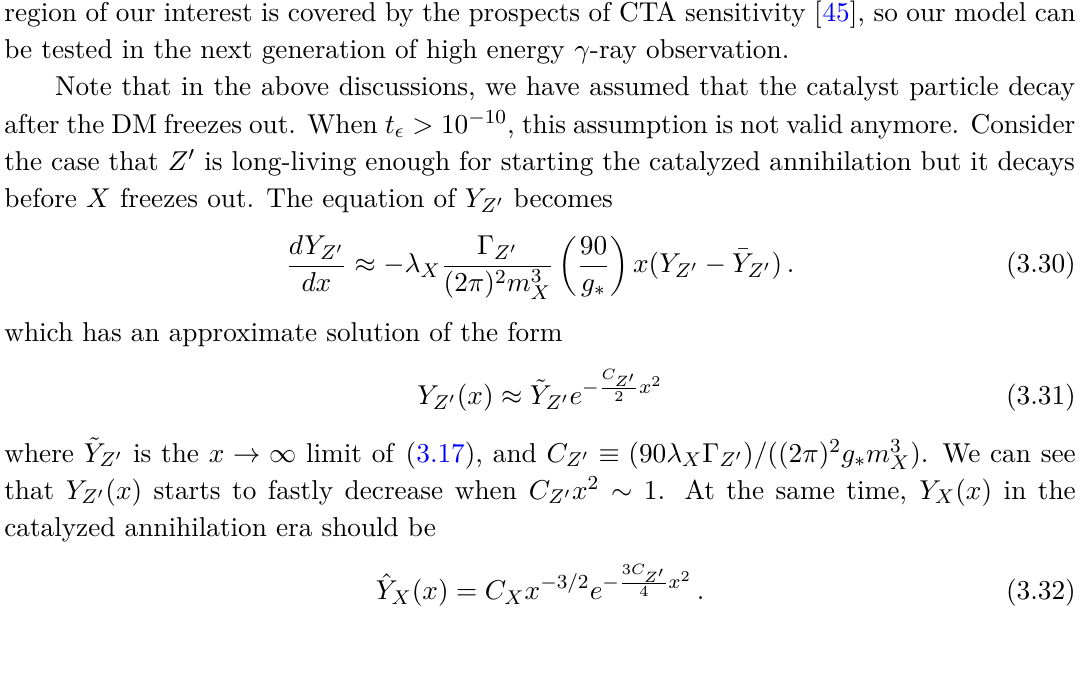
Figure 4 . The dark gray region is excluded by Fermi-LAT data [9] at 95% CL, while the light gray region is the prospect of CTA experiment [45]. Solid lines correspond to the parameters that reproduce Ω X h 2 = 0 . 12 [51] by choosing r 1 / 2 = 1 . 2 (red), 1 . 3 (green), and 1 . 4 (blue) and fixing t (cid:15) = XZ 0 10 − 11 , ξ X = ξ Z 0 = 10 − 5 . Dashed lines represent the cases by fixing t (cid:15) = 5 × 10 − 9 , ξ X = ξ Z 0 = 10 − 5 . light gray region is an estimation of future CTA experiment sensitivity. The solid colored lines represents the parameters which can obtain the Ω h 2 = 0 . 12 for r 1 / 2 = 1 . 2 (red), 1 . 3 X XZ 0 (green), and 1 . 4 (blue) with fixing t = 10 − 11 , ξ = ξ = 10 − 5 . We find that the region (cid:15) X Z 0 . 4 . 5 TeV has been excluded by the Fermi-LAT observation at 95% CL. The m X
---*---
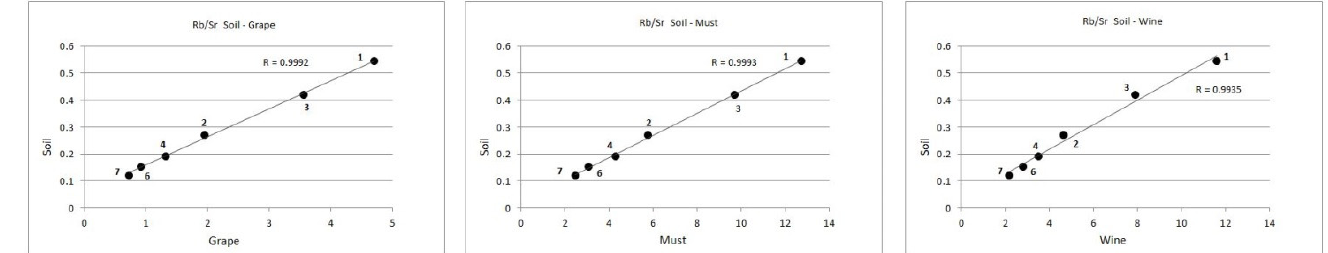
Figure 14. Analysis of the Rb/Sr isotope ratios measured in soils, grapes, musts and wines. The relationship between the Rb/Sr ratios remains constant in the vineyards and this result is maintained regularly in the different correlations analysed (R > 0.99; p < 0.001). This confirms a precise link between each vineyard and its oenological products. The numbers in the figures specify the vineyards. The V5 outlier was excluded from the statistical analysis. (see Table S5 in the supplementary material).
---*---
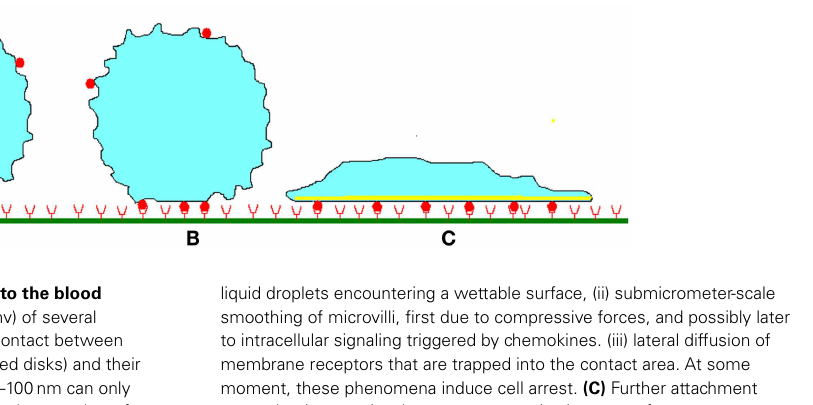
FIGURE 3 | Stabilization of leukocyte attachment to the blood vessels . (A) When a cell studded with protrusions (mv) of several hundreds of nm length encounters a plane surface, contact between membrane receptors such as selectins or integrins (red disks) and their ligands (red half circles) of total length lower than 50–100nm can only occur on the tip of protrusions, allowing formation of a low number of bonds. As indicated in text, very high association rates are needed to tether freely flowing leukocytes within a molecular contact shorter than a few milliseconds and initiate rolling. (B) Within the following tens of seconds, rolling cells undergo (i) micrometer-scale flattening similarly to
---*---
- _The task_
The lines you need are those holding the word "excluded"; copy each of them from the material above.

- _Solved problem_
Figure 4 . The dark gray region is excluded by Fermi-LAT data [9] at 95% CL, while the light gray region is the prospect of CTA experiment [45]. Solid lines correspond to the parameters that reproduce Ω X h 2 = 0 . 12 [51] by choosing r 1 / 2 = 1 . 2 (red), 1 . 3 (green), and 1 . 4 (blue) and fixing t (cid:15) = XZ 0 10 − 11 , ξ X = ξ Z 0 = 10 − 5 . Dashed lines represent the cases by fixing t (cid:15) = 5 × 10 − 9 , ξ X = ξ Z 0 = 10 − 5 . light gray region is an estimation of future CTA experiment sensitivity. The solid colored lines represents the parameters which can obtain the Ω h 2 = 0 . 12 for r 1 / 2 = 1 . 2 (red), 1 . 3 X XZ 0 (green), and 1 . 4 (blue) with fixing t = 10 − 11 , ξ = ξ = 10 − 5 . We find that the region (cid:15) X Z 0 . 4 . 5 TeV has been excluded by the Fermi-LAT observation at 95% CL. The m X
Figure 14. Analysis of the Rb/Sr isotope ratios measured in soils, grapes, musts and wines. The relationship between the Rb/Sr ratios remains constant in the vineyards and this result is maintained regularly in the different correlations analysed (R > 0.99; p < 0.001). This confirms a precise link between each vineyard and its oenological products. The numbers in the figures specify the vineyards. The V5 outlier was excluded from the statistical analysis. (see Table S5 in the supplementary material).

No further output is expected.